For those of you that read my monthly emails will know that the past couple of years, while we were living in England, we went strawberry picking and we loved it. Eden enjoyed running up and down the rows, picking them and of course munching on a few. Matt would get lost in his own wee world and I enjoyed being able to take photos of them having fun!
So when I heard that the season had started for mikan picking here on Okinawa, I was chomping at the bit for our family to get out there and do it.
A mikan is Japanese for orange/clementine and are grown in the Northern part of Okinawa, the picking season runs from October – February in case anyone fancies making a trip to do it for themselves, however, in our opinions, its not as glamorous or as fun as strawberry picking!
Upon arrival the orchard owner/worker handed each of us a bag to fill and then we were left to roam the orchard. The orchard was narrow and set on the side of a hill, we thought we would head straight to the top, my reasoning was surly people just picked the ones near the entrance as they were closer.
I had heard that it hasn’t been the best season for mikans this year, and it showed. The ones that looked nice and ripe had been attacked by something, Matt thinks a bat, of course as soon as he said the word bat I swear I saw heaps of them flying around (Matt’s reckons they were dragon flies but they were HUGE). Within minutes I had been attacked by an army of mosquitoes; I don’t just get a small bite, I end up with huge welts. Eden isn’t really down with nature; things flying around, dirt, bugs, spider webs, so she didn’t mind when we called it quits, not too shortly after our arrival. It seemed the only person enjoying themselves was Clio, who loved being up in the back pack for the first time and trying to grab hold of leaves.
It seems we weren’t the only ones that had had enough. When we hopped back on the bus I think everyone in our group was back on, with the exception of 1-2. Oh, yes, we took a tour guide up there, I had a feeling there was no chance we would find the orchard and after driving up there I was right. Since 90% of our disagreements are caused from driving (the other 10% is the correct way to pronounce words) it was definitely the right decision for the sake of our marriage.
As we drove away I was bummed, this was not the kind of family fun I had envisioned at all; I was covered in bites, Eden was just about in tears because her socks were dirty, Matt wasn’t impressed that we got up early for the sake of a few mikans… Then the tour guide announced we were all done so early that we had time to visit Pineapple Park (another item on our bucket list).

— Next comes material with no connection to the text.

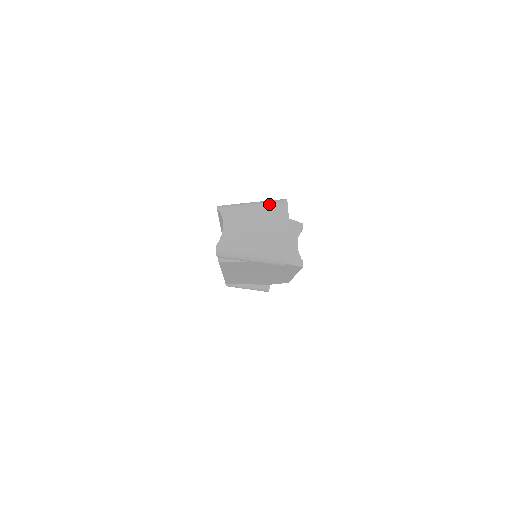
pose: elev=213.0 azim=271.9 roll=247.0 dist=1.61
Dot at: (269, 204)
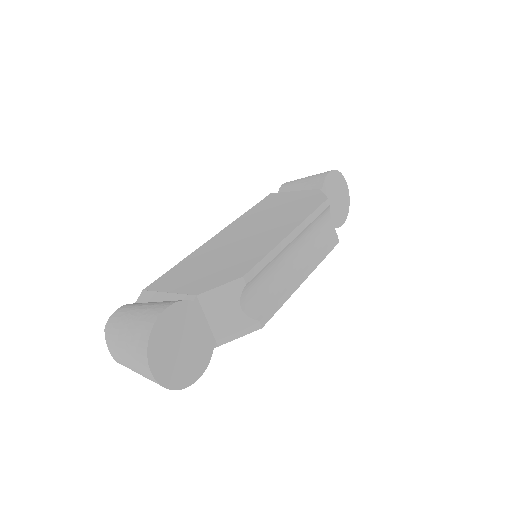
Dot at: (135, 336)
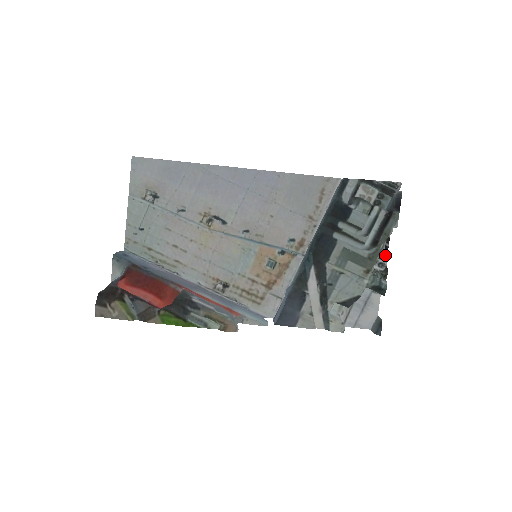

What was even better was that the tour guide managed to talk her sweet talk and score the entire bus free tickets, saving us 1,200 Y (approx. $12!) and then, of course, we entered and spent a lot more than that on pineapple products.
Pineapple Park is purely a tourist trap! You walk around and see rows and rows of pineapples being grown, as well as some other fruit (there is also the option to hire a pineapple cart to drive around, its expensive and not worth it!) the walk doesn’t take long and you finish up in the tasting room. You can try pineapple everything; fresh pineapple, pineapple juice, cake, but the best part was the pineapple wine tasting. Of course you then end up in a huge shop so you can purchase all the yummy products you just tasted. We settled on a small fresh pineapple, red pineapple wine and some pineapple juice (and 1 pineapple cream puff for the road to share).
While the day didn’t go as I had hoped & planned, all was not lost, we checked an extra thing off the ‘Okinawa Bucket List’ (for free), we got a few mikan’s to bring home, and of course we had a relaxing journey home where we all took naps. However, our family are not fans of mikan picking and I don’t think we will attempt it again any time soon.